- **ESTRATTO DELLA FONTE**
════════════════════

La misurazione della rappresentatività delle organizzazioni sindacali e datoriali che stipulano i contratti collettivi è uno dei temi più complessi e irrisolti del diritto del lavoro italiano. A distanza di oltre settant’anni dall’entrata in vigore della Costituzione, resta ancora privo di un’attuazione organica l’articolo 39, nella sua seconda parte, che immaginava un sistema ordinato di registrazione dei sindacati e di certificazione della loro rappresentatività, così da conferire ai contratti collettivi efficacia generale.

 

Un disegno ambizioso, pensato per impedire proprio ciò che oggi costituisce la criticità maggiore: la frammentazione estrema della rappresentanza, la proliferazione di sigle senza consistenza reale e la diffusione di contratti collettivi e di enti bilaterali privi di basi effettive nella struttura produttiva e sociale del Paese.

Peraltro,  mentre l’articolo 39 resta lettera morta, altre norme costituzionali rimaste inattive per decenni hanno trovato finalmente un’applicazione. È il caso dell’articolo 46, dedicato alla partecipazione dei lavoratori alla gestione e agli utili dell’impresa, che nel 2025 ha ricevuto attuazione grazie alla Legge n. 76/2025, originata da una lodevole proposta di iniziativa popolare promossa dalla CISL, che correttamente prevede la bilateralità quale strumento tipico di partecipazione nelle micro e piccole imprese.
Questo precedente dimostra che anche gli articoli più complessi possono essere attuati quando si crea una convergenza tra attori sociali, sistema politico e opinione pubblica.

════════════════════

- **ESERCIZI DA SVOLGERE**
(1) Secondo l'estratto, quale legge ha dato attuazione nel 2025 all'articolo 46 della Costituzione?
(2) Perché, stando all'estratto, la seconda parte dell'articolo 39 prevedeva la registrazione dei sindacati e la certificazione della loro rappresentatività? Rispondi in una-tre frasi.
(3) Quali sono, secondo l'estratto, gli attori tra i quali deve crearsi una convergenza perché anche gli articoli più complessi possano essere attuati? Elencali tutti.

- **VOCI FORNITE**
════════════════════

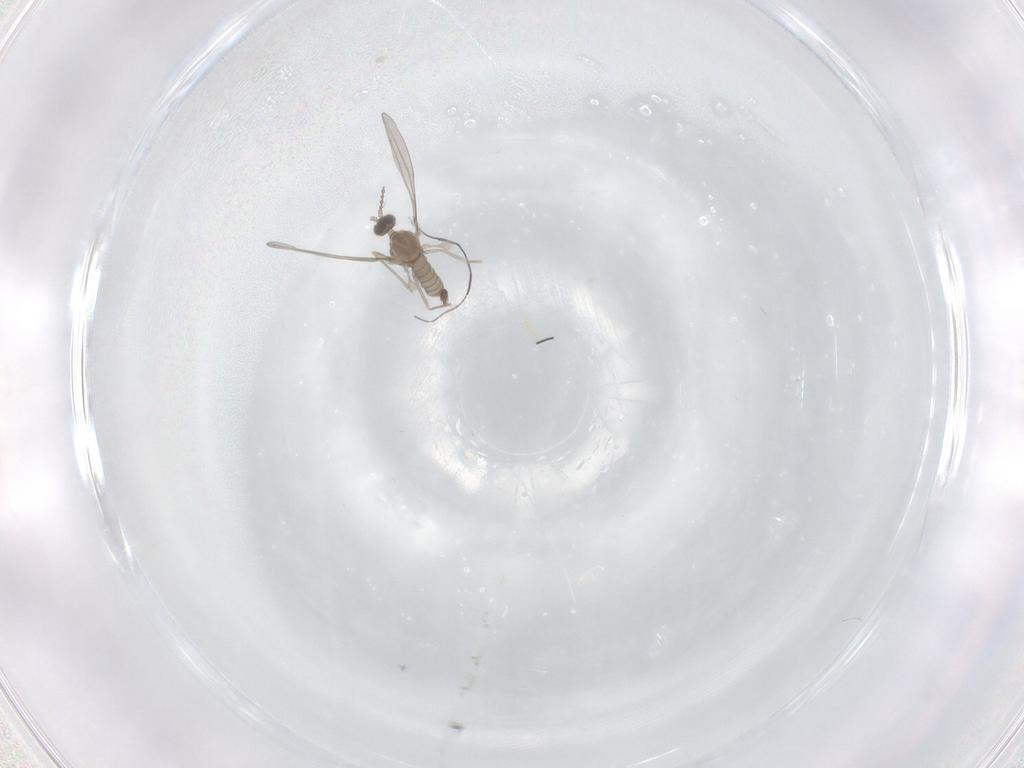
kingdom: Animalia
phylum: Arthropoda
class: Insecta
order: Diptera
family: Cecidomyiidae
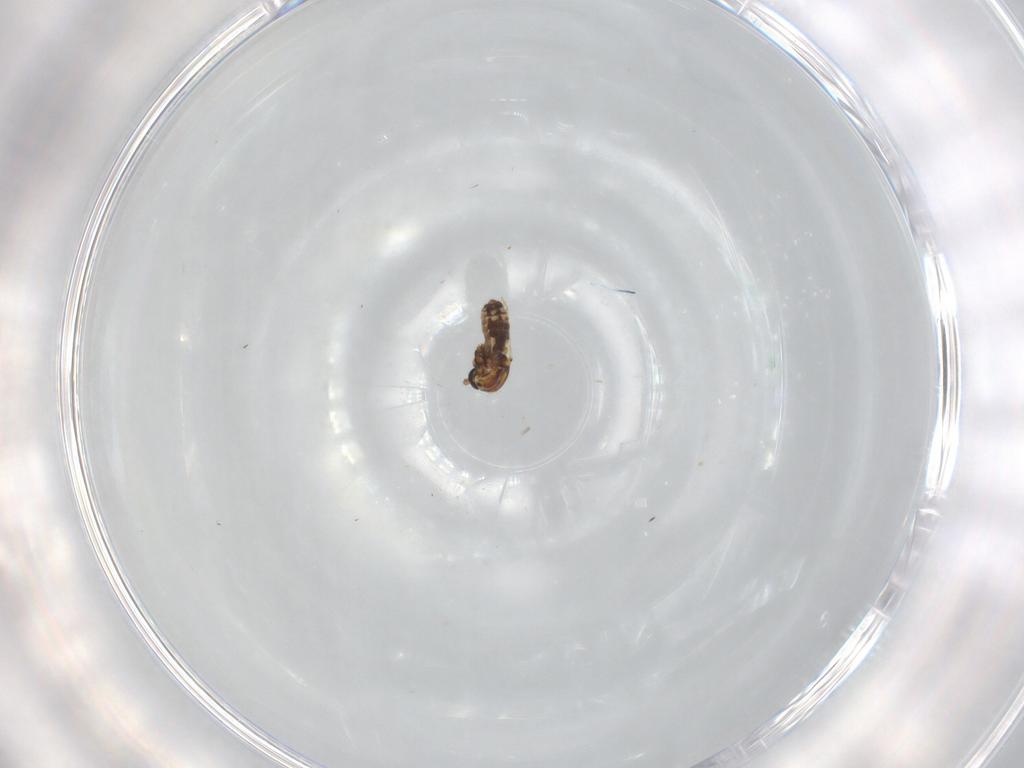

════════════════════

- **RISULTATI DEGLI ESERCIZI**
(1) La Legge n. 76/2025.

(2) Il sistema doveva conferire ai contratti collettivi efficacia generale. Era inoltre pensato per impedire la frammentazione estrema della rappresentanza, la proliferazione di sigle senza consistenza reale e la diffusione di contratti collettivi e di enti bilaterali privi di basi effettive.

(3)
- attori sociali
- sistema politico
- opinione pubblica